Вспомним, например, стихотворение «Брожу ли я вдоль улиц шумных…» Ритмическая двуплановость возникает в нем уже в первой строфе, в сопоставлении разнонаправленных ритмических вариаций с сильным вторым или четвертым слогом: «Вхожу ль во многолюдный храм» – «Я предаюсь моим мечтам». И дело не просто в ритмически подчеркнутом противопоставлении «улиц» и «храма» или в противостоянии нагнетаемого в трех синтаксических параллелях (брожу ли – вхожу ль – сижу ль) выражения жизненной суеты – «моим мечтам». Более, чем эти локальные связи, важна именно общая противоречивость и двунаправленность оттенков ритмического движения, которые развиваются и в следующих двух строфах ("Я говорю: промчатся годы … " – «И чей-нибудь уж близок час …»; "Я мыслю: патриарх лесов … " – «Переживет мой век забвенный …»).

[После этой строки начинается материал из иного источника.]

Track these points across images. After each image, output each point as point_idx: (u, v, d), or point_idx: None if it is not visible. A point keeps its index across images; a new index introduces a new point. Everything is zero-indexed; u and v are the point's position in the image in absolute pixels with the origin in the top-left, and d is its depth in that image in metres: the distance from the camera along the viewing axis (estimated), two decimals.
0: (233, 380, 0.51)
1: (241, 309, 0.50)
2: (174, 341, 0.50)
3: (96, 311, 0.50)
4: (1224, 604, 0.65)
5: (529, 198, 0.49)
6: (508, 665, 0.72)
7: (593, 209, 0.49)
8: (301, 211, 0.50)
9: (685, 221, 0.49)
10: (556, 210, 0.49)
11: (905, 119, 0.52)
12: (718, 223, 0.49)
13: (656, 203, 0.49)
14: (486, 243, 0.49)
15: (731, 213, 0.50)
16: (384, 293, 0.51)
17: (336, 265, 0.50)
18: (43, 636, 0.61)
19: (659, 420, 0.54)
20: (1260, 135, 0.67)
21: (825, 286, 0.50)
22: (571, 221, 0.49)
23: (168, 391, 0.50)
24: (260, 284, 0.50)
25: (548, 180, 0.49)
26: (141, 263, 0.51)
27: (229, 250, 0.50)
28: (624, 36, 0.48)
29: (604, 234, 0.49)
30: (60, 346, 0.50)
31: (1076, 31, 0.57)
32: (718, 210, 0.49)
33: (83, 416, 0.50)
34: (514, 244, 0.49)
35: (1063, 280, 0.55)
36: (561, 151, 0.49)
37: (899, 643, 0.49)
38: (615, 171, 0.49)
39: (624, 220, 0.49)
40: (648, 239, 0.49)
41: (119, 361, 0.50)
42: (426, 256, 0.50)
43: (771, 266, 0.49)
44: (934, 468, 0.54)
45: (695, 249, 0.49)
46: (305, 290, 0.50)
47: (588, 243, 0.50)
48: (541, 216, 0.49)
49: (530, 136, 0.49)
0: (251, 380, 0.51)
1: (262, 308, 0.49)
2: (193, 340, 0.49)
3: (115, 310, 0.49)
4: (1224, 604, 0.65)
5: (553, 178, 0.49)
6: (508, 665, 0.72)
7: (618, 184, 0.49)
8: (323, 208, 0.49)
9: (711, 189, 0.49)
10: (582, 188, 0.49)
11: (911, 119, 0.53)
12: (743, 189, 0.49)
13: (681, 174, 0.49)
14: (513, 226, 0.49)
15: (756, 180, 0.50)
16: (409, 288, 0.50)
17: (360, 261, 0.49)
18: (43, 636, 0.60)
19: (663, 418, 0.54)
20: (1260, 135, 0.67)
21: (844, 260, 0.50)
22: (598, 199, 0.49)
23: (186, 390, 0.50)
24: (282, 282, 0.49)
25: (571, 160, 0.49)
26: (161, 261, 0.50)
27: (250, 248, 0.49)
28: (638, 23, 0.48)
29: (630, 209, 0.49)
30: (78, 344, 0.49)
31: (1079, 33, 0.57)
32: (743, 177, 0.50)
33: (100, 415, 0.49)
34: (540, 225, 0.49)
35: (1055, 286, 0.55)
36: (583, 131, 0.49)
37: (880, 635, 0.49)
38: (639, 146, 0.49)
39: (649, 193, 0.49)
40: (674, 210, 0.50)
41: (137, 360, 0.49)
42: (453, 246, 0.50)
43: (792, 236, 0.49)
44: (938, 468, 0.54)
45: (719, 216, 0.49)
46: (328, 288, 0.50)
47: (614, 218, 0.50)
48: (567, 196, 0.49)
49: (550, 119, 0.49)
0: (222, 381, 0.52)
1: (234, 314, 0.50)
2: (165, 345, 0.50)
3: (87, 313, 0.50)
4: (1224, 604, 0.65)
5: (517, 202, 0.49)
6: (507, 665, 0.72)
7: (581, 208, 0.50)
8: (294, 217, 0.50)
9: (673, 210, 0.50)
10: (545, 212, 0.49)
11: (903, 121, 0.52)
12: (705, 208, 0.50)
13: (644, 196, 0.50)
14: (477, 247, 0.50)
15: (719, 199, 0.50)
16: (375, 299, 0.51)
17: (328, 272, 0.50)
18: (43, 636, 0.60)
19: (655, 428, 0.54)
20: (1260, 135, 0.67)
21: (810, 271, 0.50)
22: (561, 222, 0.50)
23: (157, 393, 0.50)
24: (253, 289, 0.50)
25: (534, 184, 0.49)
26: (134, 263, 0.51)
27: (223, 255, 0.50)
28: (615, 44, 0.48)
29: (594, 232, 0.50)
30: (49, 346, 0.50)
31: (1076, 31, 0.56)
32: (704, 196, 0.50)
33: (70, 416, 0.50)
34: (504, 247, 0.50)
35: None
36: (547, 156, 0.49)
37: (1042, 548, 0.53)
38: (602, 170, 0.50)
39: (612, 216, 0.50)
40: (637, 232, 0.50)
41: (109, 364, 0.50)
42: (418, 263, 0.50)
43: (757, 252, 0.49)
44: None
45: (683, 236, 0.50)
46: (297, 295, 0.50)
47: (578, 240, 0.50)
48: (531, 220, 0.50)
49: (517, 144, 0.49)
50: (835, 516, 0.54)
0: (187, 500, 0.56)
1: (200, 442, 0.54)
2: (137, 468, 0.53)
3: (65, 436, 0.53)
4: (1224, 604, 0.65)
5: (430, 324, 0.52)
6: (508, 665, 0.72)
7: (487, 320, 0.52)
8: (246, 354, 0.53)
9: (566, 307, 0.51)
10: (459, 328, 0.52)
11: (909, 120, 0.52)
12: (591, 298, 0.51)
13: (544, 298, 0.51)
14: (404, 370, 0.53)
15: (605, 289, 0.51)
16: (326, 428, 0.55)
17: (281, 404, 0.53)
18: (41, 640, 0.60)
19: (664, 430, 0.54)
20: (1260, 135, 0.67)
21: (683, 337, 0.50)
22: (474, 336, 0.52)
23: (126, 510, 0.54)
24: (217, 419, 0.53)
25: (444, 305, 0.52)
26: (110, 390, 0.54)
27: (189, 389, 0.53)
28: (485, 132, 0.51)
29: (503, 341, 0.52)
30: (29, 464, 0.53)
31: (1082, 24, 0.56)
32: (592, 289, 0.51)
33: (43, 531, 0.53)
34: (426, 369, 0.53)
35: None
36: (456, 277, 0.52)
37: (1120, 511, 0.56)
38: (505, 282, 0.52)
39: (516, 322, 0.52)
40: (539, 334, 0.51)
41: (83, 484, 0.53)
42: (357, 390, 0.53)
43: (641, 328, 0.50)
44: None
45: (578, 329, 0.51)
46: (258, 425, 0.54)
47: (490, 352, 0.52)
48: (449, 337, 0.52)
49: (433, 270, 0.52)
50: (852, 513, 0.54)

Завершается эта градация утверждений неизбежности смерти после заостренного столкновения разнонаправленных ритмических тенденций в третьей строфе сочетанием гораздо более однородных и нейтральных ритмических вариаций в следующих двух четверостишиях. При такой нарастающей однородности они вместе с тем отличаются друг от друга характером ритмического движения: в первом случае «закруглением» (Шенгели) – движением к наиболее ударной форме («Мне время тлеть, тебе цвести»), а во втором – «заострением» («Меж их стараясь угадать» – наименее ударная в этой строфе вариация).

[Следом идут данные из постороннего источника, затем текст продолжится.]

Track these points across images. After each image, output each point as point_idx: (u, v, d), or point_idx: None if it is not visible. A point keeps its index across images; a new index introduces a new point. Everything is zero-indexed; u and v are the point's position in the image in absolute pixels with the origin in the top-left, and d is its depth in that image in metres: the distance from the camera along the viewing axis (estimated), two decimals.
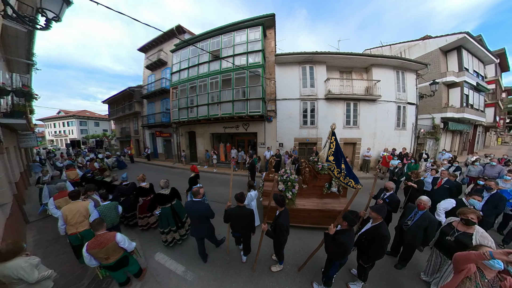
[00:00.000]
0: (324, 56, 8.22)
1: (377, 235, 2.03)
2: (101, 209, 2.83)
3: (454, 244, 2.03)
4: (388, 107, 8.69)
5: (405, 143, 8.99)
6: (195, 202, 2.69)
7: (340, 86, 8.58)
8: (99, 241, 2.08)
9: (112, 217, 2.88)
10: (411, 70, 8.98)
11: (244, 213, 2.58)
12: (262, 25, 7.88)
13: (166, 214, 3.19)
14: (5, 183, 3.77)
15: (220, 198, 5.60)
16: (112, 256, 2.18)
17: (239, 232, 2.69)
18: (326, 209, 3.65)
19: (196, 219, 2.72)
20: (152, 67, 12.80)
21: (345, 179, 3.74)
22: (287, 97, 8.57)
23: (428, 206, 2.51)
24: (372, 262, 2.19)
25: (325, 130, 8.48)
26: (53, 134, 35.52)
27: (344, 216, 1.97)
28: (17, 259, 1.72)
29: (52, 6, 2.40)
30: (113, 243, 2.15)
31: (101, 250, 2.07)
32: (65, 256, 3.22)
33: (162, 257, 3.15)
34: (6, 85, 4.56)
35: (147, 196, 3.81)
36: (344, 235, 1.96)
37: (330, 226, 2.08)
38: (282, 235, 2.28)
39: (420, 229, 2.42)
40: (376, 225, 2.13)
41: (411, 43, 12.32)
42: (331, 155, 3.83)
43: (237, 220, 2.60)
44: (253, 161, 5.96)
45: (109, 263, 2.18)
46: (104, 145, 21.24)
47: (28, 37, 5.32)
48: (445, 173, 4.02)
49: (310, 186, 4.05)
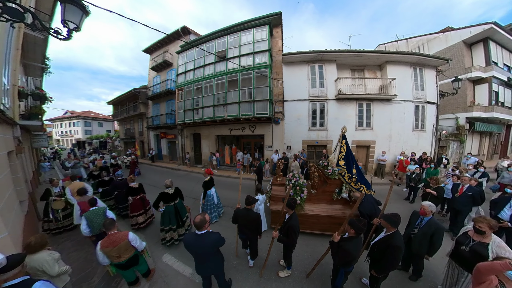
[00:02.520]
0: (334, 55, 8.26)
1: (389, 245, 2.05)
2: (88, 215, 2.91)
3: (469, 255, 2.02)
4: (405, 107, 8.53)
5: (425, 146, 8.75)
6: (198, 236, 2.00)
7: (352, 86, 8.55)
8: (112, 240, 2.27)
9: (100, 222, 2.89)
10: (430, 66, 8.77)
11: (250, 216, 2.70)
12: (269, 24, 8.09)
13: (169, 212, 3.51)
14: (22, 181, 4.18)
15: (224, 202, 5.77)
16: (124, 255, 2.37)
17: (245, 234, 2.83)
18: (335, 215, 3.70)
19: (202, 256, 2.10)
20: (158, 68, 13.41)
21: (356, 185, 3.76)
22: (295, 98, 8.67)
23: (431, 212, 2.53)
24: (385, 273, 2.21)
25: (336, 132, 8.46)
26: (60, 134, 37.73)
27: (351, 223, 2.01)
28: (42, 252, 1.93)
29: (74, 18, 2.74)
30: (125, 242, 2.35)
31: (114, 248, 2.25)
32: (77, 253, 3.52)
33: (170, 258, 3.35)
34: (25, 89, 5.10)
35: (137, 195, 4.20)
36: (350, 243, 2.00)
37: (334, 234, 2.12)
38: (296, 236, 2.39)
39: (426, 237, 2.44)
40: (389, 234, 2.15)
41: (430, 36, 12.01)
42: (342, 159, 3.87)
43: (243, 221, 2.75)
44: (260, 164, 6.10)
45: (120, 262, 2.36)
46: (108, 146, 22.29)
47: (44, 43, 5.87)
48: (466, 179, 3.93)
49: (319, 191, 4.11)
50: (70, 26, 2.74)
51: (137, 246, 2.47)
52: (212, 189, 4.48)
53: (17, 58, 4.47)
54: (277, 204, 4.07)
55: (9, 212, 2.63)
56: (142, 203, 4.30)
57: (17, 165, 3.93)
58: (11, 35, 4.09)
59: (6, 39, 3.48)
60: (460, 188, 3.96)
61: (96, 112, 38.34)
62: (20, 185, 3.94)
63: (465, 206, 3.78)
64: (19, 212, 3.34)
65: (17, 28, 4.32)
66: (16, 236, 2.69)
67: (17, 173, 3.91)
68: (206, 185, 4.33)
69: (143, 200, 4.36)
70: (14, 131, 4.12)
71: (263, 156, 9.13)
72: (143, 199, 4.35)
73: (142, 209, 4.26)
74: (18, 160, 4.07)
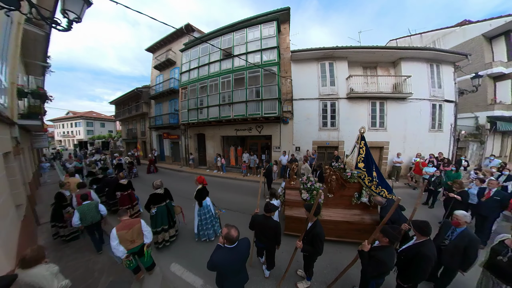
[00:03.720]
0: (346, 51, 8.01)
1: (417, 253, 1.95)
2: (81, 208, 3.24)
3: (507, 265, 1.94)
4: (420, 106, 8.20)
5: (442, 147, 8.37)
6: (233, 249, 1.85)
7: (364, 84, 8.27)
8: (126, 224, 2.55)
9: (92, 215, 3.30)
10: (447, 63, 8.42)
11: (269, 224, 2.53)
12: (277, 20, 7.89)
13: (161, 213, 3.58)
14: (20, 184, 4.02)
15: (232, 206, 5.55)
16: (137, 240, 2.60)
17: (263, 242, 2.64)
18: (355, 221, 3.53)
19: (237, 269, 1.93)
20: (161, 67, 13.33)
21: (377, 189, 3.59)
22: (305, 97, 8.41)
23: (466, 223, 2.35)
24: (411, 283, 2.08)
25: (347, 133, 8.20)
26: (62, 135, 38.26)
27: (384, 232, 1.89)
28: (39, 267, 1.77)
29: (74, 7, 2.55)
30: (138, 226, 2.62)
31: (129, 231, 2.51)
32: (77, 262, 3.34)
33: (178, 268, 3.16)
34: (24, 88, 4.98)
35: (125, 191, 4.67)
36: (384, 253, 1.87)
37: (363, 243, 1.99)
38: (322, 245, 2.25)
39: (458, 250, 2.28)
40: (419, 242, 2.05)
41: (446, 30, 11.60)
42: (361, 162, 3.70)
43: (261, 229, 2.58)
44: (270, 166, 5.86)
45: (135, 247, 2.58)
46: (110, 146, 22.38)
47: (45, 40, 5.75)
48: (493, 183, 3.77)
49: (337, 196, 3.96)
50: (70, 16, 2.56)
51: (146, 234, 2.69)
52: (207, 199, 3.88)
53: (16, 55, 4.33)
54: (292, 209, 3.88)
55: (3, 220, 2.44)
56: (129, 198, 4.70)
57: (14, 167, 3.78)
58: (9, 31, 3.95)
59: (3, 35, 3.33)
60: (486, 192, 3.77)
61: (98, 112, 38.75)
62: (17, 188, 3.78)
63: (493, 211, 3.67)
64: (15, 218, 3.15)
65: (16, 24, 4.19)
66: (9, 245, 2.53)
67: (14, 175, 3.75)
68: (199, 194, 3.74)
69: (130, 196, 4.76)
70: (12, 131, 3.97)
71: (270, 157, 8.87)
72: (130, 195, 4.76)
73: (128, 204, 4.61)
74: (15, 161, 3.92)
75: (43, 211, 5.57)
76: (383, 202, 3.20)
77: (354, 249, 3.59)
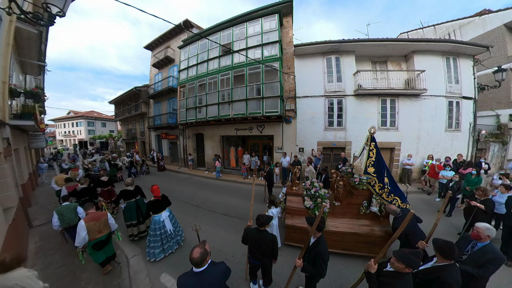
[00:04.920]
0: (353, 45, 7.75)
1: (437, 279, 1.70)
2: (59, 209, 3.39)
3: None
4: (436, 103, 7.83)
5: (460, 148, 7.97)
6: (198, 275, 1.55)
7: (373, 80, 7.98)
8: (94, 216, 2.92)
9: (70, 216, 3.41)
10: (466, 56, 8.00)
11: (264, 239, 2.33)
12: (279, 12, 7.72)
13: (130, 208, 3.95)
14: (12, 186, 4.02)
15: (230, 211, 5.42)
16: (104, 230, 2.98)
17: (258, 259, 2.43)
18: (363, 232, 3.30)
19: None
20: (159, 65, 13.39)
21: (388, 197, 3.33)
22: (309, 94, 8.20)
23: (489, 237, 2.11)
24: None
25: (355, 133, 7.94)
26: (63, 134, 39.32)
27: (401, 257, 1.56)
28: (20, 269, 1.77)
29: (56, 1, 2.48)
30: (105, 218, 3.04)
31: (96, 222, 2.88)
32: (65, 269, 3.29)
33: (169, 279, 3.05)
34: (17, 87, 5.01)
35: (105, 187, 5.37)
36: (400, 282, 1.59)
37: (369, 262, 1.75)
38: (325, 266, 1.99)
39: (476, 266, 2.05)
40: (440, 266, 1.80)
41: (463, 20, 11.08)
42: (371, 166, 3.44)
43: (255, 244, 2.37)
44: (271, 169, 5.70)
45: (102, 236, 2.94)
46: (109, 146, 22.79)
47: (39, 38, 5.80)
48: None
49: (343, 204, 3.72)
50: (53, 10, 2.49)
51: (112, 224, 3.12)
52: (163, 213, 3.46)
53: (8, 54, 4.35)
54: (294, 217, 3.68)
55: None
56: (109, 194, 5.35)
57: (5, 169, 3.78)
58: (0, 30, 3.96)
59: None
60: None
61: (99, 112, 39.58)
62: (7, 190, 3.79)
63: None
64: (1, 222, 3.13)
65: (7, 21, 4.21)
66: None
67: (4, 177, 3.76)
68: (152, 207, 3.42)
69: (110, 192, 5.43)
70: (3, 132, 3.98)
71: (272, 159, 8.70)
72: (110, 191, 5.44)
73: (108, 199, 5.16)
74: (6, 163, 3.92)
75: (38, 212, 5.64)
76: (397, 211, 2.96)
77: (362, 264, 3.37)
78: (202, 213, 5.42)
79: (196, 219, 5.06)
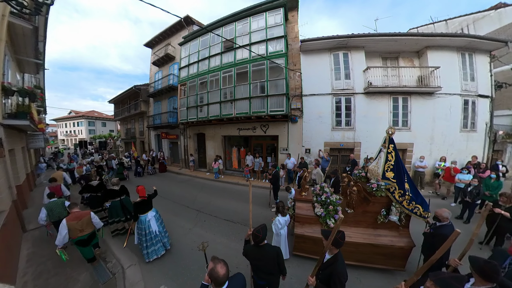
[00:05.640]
0: (363, 40, 7.47)
1: None
2: (48, 205, 3.70)
3: None
4: (450, 101, 7.52)
5: (476, 150, 7.66)
6: None
7: (384, 77, 7.69)
8: (76, 215, 3.04)
9: (59, 211, 3.73)
10: (482, 51, 7.66)
11: (266, 254, 2.06)
12: (284, 6, 7.48)
13: (115, 207, 4.24)
14: (4, 188, 3.87)
15: (234, 217, 5.21)
16: (86, 229, 3.09)
17: (263, 279, 2.15)
18: (380, 243, 3.07)
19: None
20: (159, 63, 13.25)
21: (409, 205, 3.05)
22: (316, 92, 7.94)
23: None
24: None
25: (365, 133, 7.68)
26: (64, 134, 39.73)
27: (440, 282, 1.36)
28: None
29: None
30: (88, 217, 3.13)
31: (78, 222, 2.99)
32: (57, 278, 3.15)
33: None
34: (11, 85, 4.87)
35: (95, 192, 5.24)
36: None
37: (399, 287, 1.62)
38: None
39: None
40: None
41: (478, 14, 10.71)
42: (390, 171, 3.13)
43: (257, 263, 2.09)
44: (276, 171, 5.46)
45: (83, 236, 3.05)
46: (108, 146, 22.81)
47: (34, 35, 5.65)
48: None
49: (358, 211, 3.46)
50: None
51: (96, 223, 3.26)
52: (149, 214, 3.51)
53: (1, 50, 4.20)
54: (304, 226, 3.46)
55: None
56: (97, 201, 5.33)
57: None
58: None
59: None
60: None
61: (99, 112, 39.91)
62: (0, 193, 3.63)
63: None
64: None
65: None
66: None
67: None
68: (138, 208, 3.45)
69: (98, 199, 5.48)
70: None
71: (277, 160, 8.47)
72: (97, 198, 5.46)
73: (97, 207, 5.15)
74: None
75: (33, 215, 5.48)
76: (448, 219, 2.67)
77: (378, 277, 3.14)
78: (203, 218, 5.23)
79: (197, 224, 4.87)
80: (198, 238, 4.16)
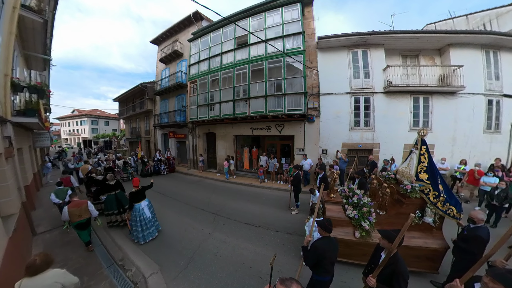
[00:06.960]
0: (383, 37, 7.19)
1: None
2: (55, 191, 4.69)
3: None
4: (474, 101, 7.21)
5: (500, 152, 7.34)
6: None
7: (403, 76, 7.39)
8: (76, 203, 3.69)
9: (62, 196, 4.65)
10: (508, 49, 7.32)
11: (335, 245, 2.17)
12: (301, 1, 7.20)
13: (110, 200, 4.69)
14: (13, 190, 3.64)
15: (254, 220, 4.95)
16: (84, 215, 3.69)
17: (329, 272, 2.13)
18: (414, 245, 3.03)
19: None
20: (167, 60, 12.99)
21: (444, 206, 3.03)
22: (334, 91, 7.66)
23: None
24: None
25: (384, 133, 7.40)
26: (68, 133, 39.63)
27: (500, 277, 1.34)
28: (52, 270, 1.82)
29: None
30: (85, 205, 3.75)
31: (77, 209, 3.62)
32: None
33: None
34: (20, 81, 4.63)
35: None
36: None
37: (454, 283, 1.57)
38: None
39: None
40: None
41: (501, 9, 10.24)
42: (424, 172, 3.15)
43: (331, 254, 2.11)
44: (298, 174, 5.19)
45: (81, 220, 3.65)
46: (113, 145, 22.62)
47: (44, 29, 5.42)
48: None
49: (391, 213, 3.37)
50: None
51: (92, 211, 3.84)
52: (142, 203, 4.15)
53: (10, 44, 3.93)
54: (335, 228, 3.26)
55: None
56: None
57: (5, 171, 3.40)
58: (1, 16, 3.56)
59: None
60: None
61: (102, 111, 39.73)
62: (8, 195, 3.41)
63: None
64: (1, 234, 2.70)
65: (10, 9, 3.81)
66: None
67: (5, 181, 3.38)
68: (133, 197, 4.08)
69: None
70: (4, 130, 3.58)
71: (292, 161, 8.19)
72: None
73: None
74: (7, 165, 3.52)
75: (42, 217, 5.31)
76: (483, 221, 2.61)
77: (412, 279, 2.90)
78: (222, 221, 4.97)
79: (216, 228, 4.61)
80: (220, 244, 3.94)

А затем – новый пик ритмической двуплановости в напряженных вопросах и самое острое столкновение разнонаправленных ритмических форм. И аналогично предыдущему разрешение этих ритмических разногласий в следующей строфе, в сочетаниях более однородных и нейтральных вариаций самой частой (четвертой) формы Я4, повторяющейся во всех строках лишь с минимальными расхождениями оттенков «закругления» и «заострения» по полустишиям (за счет «слабых» ударений на «хоть» и «всё б»):
И где мне смерть пошлет судьбина?
В бою ли, в странствии, в волнах?
Или соседняя долина
Мой примет охладелый прах?
И хоть бесчувственному телу
Равно повсюду истлевать,
Но ближе к милому пределу
Мне всё б хотелось почивать.
И пусть у гробового входа
Младая будет жизнь играть,
И равнодушная природа
Красою вечною сиять.
В финале, прежде всего в ощутимых повторах и перекличках, «суммируются» смысловые центры предшествующих строф: «у гробового входа» – «под вечны своды»; «младая будет жизнь играть» – «младенца ль милого ласкаю»; «и равнодушная природа» – «гляжу ль на дуб уединенный» >3 . «Суммируется» и ритмическое развитие: от разнонаправленности («И пусть у гробового входа» – «И равнодушная природа») – к нейтральной ритмической вариации, повторяющей заключения двух предшествующих частей. И хоть нет здесь элементарного кольцевого повтора, но такое суммирующее завершение и возвращает начальные утверждения неизбежности смерти, и интонационно преображает их. Композиция целого объединяет осознание этой неизбежности с причастностью индивидуальной жизни к жизни «милого предела», а в нем и к родовой жизни человечества, включенной в субъективный мир и реализующее его лирическое слово – голос реальной личности.
Не имея возможности подробно говорить об этом интонационном преображении и взаимодействии различных композиционных планов поэтического произведения, я в заключение хотел бы лишь сказать несколько слов о принципиальной возможности выделения того аспекта ритмической композиции, о котором шла речь, о целесообразности анализа взаимосвязи стихотворных строк только по особенностям и характеристикам их акцентно-сил-лабического строения. Ведь ясно, что реальное существование и живую конкретность все ритмические характеристики обретают лишь в единстве и полноте слова и осмысленного высказывания. О необходимости постоянно учитывать эту живую конкретность слова в стихотворении неоднократно и очень настойчиво говорил и писал Л. И. Тимофеев в своих последних работах >4
Мне кажется, что одним из путей конкретизации и развития этой действительно очень важной стиховедческой идеи должно быть, как я уже говорил, прояснение принципиально различных масштабов, в которых существует и воспринимается вроде бы одно и то же слово в поэтическом произведении и за его пределами. И композиционные закономерности, проясняющиеся в определенном структурном уровне художественного целого, становятся неотъемлемой частью внутренней структуры и смысла каждого слова, входящего в состав этого целого.